Herb Alpert and the Tijuana Brass
In 1962 while watching a bullfight in Tijuana, Mexico, Jewish trumpeter and A&M Records co-founder Herb Alpert was inspired to capture the excitement and mariachi horn section he experienced at the bullring. Adapting a song titled Twinkle Star, Alpert added trumpet and crowd noises and renamed it The Lonely Bull.
His interpretation of mariachi music, dubbed “Ameriachi,” on songs such as The Lonely Bull, A Taste of Honey and Spanish Flea became enormously popular and helped introduce mainstream audiences to Latin-influenced music.
Originally, Alpert worked with session musicians, but he soon created a backing band, the Tijuana Brass, and Albert became the flagship artist for A&M Records. In 1966 he became the first and only artist to have five albums in the Top 10 of the Billboard Pop Album chart at one time.
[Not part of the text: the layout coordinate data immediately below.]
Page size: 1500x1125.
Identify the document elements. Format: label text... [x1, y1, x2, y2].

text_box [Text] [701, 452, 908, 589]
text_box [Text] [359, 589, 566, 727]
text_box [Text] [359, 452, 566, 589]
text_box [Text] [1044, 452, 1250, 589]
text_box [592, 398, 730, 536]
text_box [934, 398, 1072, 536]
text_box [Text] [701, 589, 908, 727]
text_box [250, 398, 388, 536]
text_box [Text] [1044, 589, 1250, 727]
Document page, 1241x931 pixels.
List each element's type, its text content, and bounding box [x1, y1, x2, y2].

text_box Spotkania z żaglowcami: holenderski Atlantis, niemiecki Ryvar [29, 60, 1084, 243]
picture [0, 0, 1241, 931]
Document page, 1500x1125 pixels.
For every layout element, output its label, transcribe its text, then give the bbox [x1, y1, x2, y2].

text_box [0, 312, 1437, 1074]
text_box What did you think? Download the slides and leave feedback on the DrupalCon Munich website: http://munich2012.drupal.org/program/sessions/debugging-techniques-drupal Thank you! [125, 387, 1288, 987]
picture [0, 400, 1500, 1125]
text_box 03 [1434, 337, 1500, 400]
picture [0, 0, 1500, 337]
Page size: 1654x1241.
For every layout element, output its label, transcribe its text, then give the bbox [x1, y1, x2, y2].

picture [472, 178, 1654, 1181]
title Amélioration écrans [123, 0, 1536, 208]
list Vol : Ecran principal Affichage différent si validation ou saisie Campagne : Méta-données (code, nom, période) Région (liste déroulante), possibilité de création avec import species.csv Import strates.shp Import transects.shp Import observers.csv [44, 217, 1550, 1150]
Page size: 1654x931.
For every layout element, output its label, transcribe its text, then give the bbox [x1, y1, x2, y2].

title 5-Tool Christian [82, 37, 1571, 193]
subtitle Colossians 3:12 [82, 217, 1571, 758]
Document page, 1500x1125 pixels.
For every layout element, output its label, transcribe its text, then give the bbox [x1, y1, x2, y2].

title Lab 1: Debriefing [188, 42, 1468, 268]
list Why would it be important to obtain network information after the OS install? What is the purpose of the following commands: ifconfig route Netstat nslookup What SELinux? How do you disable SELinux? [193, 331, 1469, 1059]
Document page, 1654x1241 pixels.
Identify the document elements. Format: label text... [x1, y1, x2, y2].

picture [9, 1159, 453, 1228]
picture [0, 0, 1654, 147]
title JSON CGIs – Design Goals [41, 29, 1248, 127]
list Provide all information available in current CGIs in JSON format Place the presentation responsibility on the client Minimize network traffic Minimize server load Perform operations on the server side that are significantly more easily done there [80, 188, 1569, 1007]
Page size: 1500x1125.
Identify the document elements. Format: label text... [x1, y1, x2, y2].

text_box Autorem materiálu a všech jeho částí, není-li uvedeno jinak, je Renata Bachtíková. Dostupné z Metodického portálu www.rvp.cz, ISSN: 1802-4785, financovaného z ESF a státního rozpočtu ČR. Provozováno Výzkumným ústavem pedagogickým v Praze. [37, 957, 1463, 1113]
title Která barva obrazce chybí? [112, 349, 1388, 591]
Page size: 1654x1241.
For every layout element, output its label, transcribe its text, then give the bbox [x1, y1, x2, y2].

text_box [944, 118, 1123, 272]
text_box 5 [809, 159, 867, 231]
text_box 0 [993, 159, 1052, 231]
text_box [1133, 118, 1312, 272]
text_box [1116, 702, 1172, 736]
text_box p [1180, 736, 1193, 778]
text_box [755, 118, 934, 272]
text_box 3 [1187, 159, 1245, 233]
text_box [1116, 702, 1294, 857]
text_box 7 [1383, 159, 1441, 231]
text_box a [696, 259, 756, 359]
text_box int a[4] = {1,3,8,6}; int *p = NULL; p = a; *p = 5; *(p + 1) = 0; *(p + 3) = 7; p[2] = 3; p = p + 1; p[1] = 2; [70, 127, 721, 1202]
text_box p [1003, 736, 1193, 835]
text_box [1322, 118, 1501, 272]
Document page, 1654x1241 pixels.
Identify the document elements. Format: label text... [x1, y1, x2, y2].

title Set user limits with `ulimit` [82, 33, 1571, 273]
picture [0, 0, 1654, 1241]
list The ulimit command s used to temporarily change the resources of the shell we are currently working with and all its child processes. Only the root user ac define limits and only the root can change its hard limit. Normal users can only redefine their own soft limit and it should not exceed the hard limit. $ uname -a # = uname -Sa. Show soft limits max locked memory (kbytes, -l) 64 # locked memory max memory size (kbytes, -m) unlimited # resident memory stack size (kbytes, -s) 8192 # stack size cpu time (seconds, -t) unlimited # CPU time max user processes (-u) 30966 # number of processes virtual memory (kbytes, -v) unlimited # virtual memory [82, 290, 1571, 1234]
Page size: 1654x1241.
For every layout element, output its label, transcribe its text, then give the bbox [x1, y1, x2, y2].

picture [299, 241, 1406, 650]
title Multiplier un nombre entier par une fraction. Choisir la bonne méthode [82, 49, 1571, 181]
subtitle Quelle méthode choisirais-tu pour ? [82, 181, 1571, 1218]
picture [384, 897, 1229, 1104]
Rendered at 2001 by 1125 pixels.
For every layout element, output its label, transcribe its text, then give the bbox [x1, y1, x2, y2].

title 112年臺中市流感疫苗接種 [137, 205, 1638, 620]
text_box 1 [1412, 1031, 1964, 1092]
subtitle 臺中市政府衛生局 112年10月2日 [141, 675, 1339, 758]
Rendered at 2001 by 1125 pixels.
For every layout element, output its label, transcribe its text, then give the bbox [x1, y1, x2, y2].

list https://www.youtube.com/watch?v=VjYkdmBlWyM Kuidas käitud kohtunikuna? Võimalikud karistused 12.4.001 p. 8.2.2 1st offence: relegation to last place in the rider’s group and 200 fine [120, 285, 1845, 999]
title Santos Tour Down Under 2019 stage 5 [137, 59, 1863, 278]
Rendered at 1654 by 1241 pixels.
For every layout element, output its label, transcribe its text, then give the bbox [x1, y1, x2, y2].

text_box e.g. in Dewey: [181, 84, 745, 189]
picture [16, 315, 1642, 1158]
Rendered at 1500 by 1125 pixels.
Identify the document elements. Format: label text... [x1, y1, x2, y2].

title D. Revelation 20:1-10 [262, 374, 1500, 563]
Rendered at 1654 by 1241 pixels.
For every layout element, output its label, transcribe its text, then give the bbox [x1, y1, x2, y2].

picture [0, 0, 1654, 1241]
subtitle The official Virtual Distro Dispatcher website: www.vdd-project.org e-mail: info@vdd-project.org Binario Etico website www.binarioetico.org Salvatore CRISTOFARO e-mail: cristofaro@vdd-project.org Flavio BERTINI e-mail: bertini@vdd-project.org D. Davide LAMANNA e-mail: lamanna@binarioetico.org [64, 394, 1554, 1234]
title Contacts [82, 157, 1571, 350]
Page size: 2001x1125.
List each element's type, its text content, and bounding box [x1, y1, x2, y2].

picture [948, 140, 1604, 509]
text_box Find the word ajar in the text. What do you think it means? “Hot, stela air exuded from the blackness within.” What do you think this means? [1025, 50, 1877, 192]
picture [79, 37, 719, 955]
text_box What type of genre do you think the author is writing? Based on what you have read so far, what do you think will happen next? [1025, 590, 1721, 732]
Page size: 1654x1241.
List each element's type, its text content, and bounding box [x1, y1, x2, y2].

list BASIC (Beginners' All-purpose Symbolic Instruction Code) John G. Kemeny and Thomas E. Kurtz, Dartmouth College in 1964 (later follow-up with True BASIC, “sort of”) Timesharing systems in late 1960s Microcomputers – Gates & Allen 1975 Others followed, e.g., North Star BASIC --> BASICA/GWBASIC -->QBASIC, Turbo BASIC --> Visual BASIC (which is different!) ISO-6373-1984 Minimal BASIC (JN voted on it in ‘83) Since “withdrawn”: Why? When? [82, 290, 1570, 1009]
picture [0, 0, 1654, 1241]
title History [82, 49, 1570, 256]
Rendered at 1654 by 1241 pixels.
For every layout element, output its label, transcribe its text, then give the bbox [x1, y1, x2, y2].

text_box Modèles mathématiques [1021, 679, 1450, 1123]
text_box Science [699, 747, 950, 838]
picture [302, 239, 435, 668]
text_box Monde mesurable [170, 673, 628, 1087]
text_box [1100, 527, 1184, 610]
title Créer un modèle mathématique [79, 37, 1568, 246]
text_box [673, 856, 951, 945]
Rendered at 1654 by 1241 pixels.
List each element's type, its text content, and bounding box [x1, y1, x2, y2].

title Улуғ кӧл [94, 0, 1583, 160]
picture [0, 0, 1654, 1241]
As the co-founder of A&M Records, Alpert signed and promoted several Latin artists, including the Baja Marimba Band, whose marimba player Julius Wechter was in the Tijuana Brass and wrote the hit Spanish Flea; Chris Montez, a Chicano rocker who had a hit with the mellow Call Me; Sergio Mendes and Brasil ’66, whose lead singer, Lani Hall, later married Alpert.